Cuando una catástrofe golpea al país, sea un huracán, una inundación, un terremoto o una crisis sanitaria, el daño no se limita a lo que se ve. Detrás de los escombros y las pérdidas materiales, también se resquebraja el equilibrio emocional de miles de personas. Por eso, la atención a la salud mental debe formar parte de toda respuesta nacional ante emergencias, no como un añadido o algo secundario, sino como un derecho fundamental.
“El 10 de octubre se conmemora el Día Mundial de la Salud Mental, una fecha que nos recuerda que incluso en medio del caos, cada persona merece apoyo, escucha y acompañamiento. Es un llamado urgente a fortalecer la acción colectiva para proteger y ampliar los servicios de salud mental en tiempos de crisis, porque la mente necesita cuidado inmediato e integral”, señaló Álvaro Solano, director de la Escuela de Psicología de Universidad Fidélitas.

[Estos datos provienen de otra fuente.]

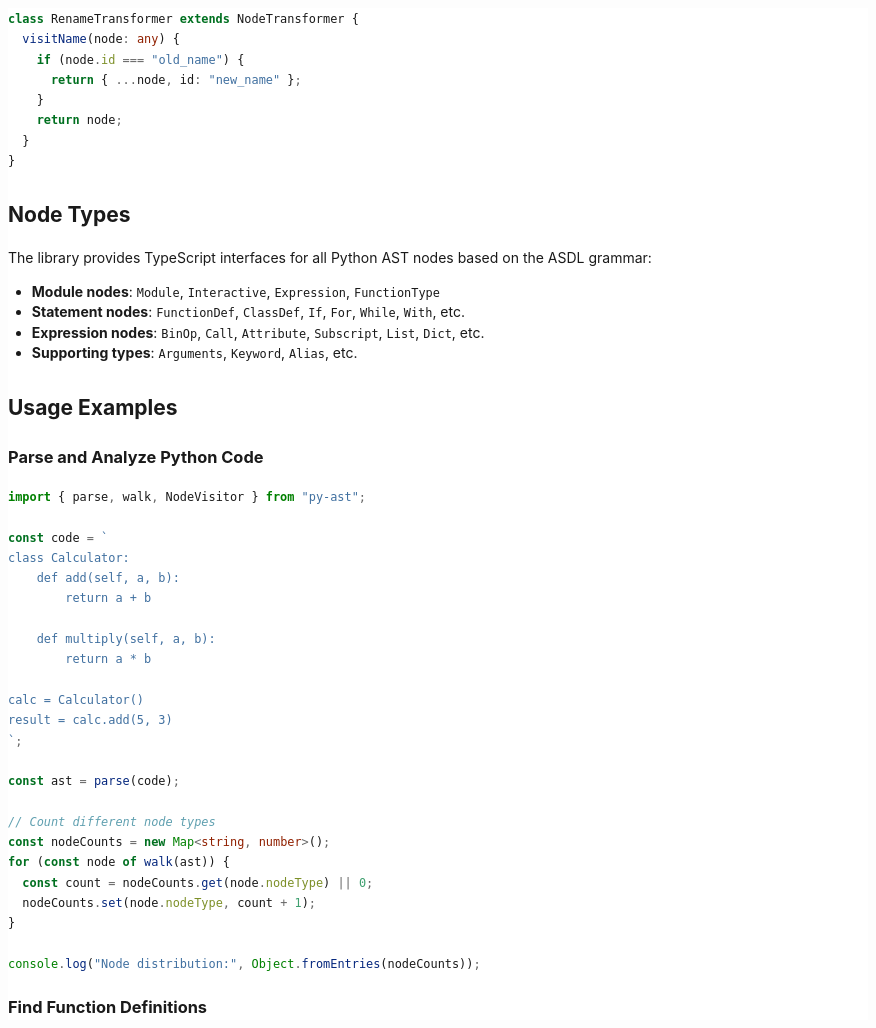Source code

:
 ```typescript
class RenameTransformer extends NodeTransformer {
  visitName(node: any) {
    if (node.id === "old_name") {
      return { ...node, id: "new_name" };
    }
    return node;
  }
}
```

## Node Types

The library provides TypeScript interfaces for all Python AST nodes based on the ASDL grammar:

- **Module nodes**: `Module`, `Interactive`, `Expression`, `FunctionType`
- **Statement nodes**: `FunctionDef`, `ClassDef`, `If`, `For`, `While`, `With`, etc.
- **Expression nodes**: `BinOp`, `Call`, `Attribute`, `Subscript`, `List`, `Dict`, etc.
- **Supporting types**: `Arguments`, `Keyword`, `Alias`, etc.

## Usage Examples

### Parse and Analyze Python Code

```typescript
import { parse, walk, NodeVisitor } from "py-ast";

const code = `
class Calculator:
    def add(self, a, b):
        return a + b
    
    def multiply(self, a, b):
        return a * b

calc = Calculator()
result = calc.add(5, 3)
`;

const ast = parse(code);

// Count different node types
const nodeCounts = new Map<string, number>();
for (const node of walk(ast)) {
  const count = nodeCounts.get(node.nodeType) || 0;
  nodeCounts.set(node.nodeType, count + 1);
}

console.log("Node distribution:", Object.fromEntries(nodeCounts));
```

### Find Function Definitions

El sufrimiento psicológico después de una emergencia puede golpear de inmediato o aparecer mucho después del desastre y acompañar a las personas durante años, especialmente cuando se viven pérdidas, duelos, desplazamientos o la ruptura de vínculos comunitarios. Es ahí donde se gestan cuadros de ansiedad, depresión, estrés postraumático y otros trastornos que requieren atención constante.
Garantizar el acceso a servicios de salud mental es un acto de dignidad humana. Significa asegurar que nadie quede solo cuando la vida se desordena, que el dolor tenga un lugar donde ser escuchado y que la recuperación sea también emocional.
Aun así, el camino no es sencillo. Muchas personas no logran acceder a la ayuda que necesitan, o lo hacen demasiado tarde. Persisten barreras como la escasez de especialistas, la sobrecarga de los servicios de atención primaria, la falta de redes comunitarias, el estigma social y la debilidad de la coordinación entre instituciones.
Las cifras lo confirman: durante la pandemia de COVID-19, el 61 % de la población costarricense presentó síntomas de depresión, y un 43,7 % manifestó ansiedad grave. Además, un 32,1 % reportó una afectación crítica en su salud mental, según datos del Ministerio de Salud.
Tras la emergencia sanitaria, la situación no mejoró del todo. En 2021, la incidencia de depresión fue especialmente alta entre las mujeres jóvenes, con tasas de hasta 244,9 casos por cada 100 000 habitantes, y cantones como Parrita alcanzaron 509,9 casos por cada 100 000 habitantes.
Ante este panorama, el Ministerio de Salud ha dado un paso significativo con la aprobación de la Política Nacional de Salud Mental 2024-2034, que propone un enfoque integral con énfasis en la creación de entornos protectores, la prevención del suicidio y la cooperación entre sectores.
Las cifras y los testimonios nos dejan una lección clara, la salud mental no puede esperar. Debe estar presente en cada acción, en cada política y en cada respuesta de emergencia, porque cuidar la mente es cuidar la vida.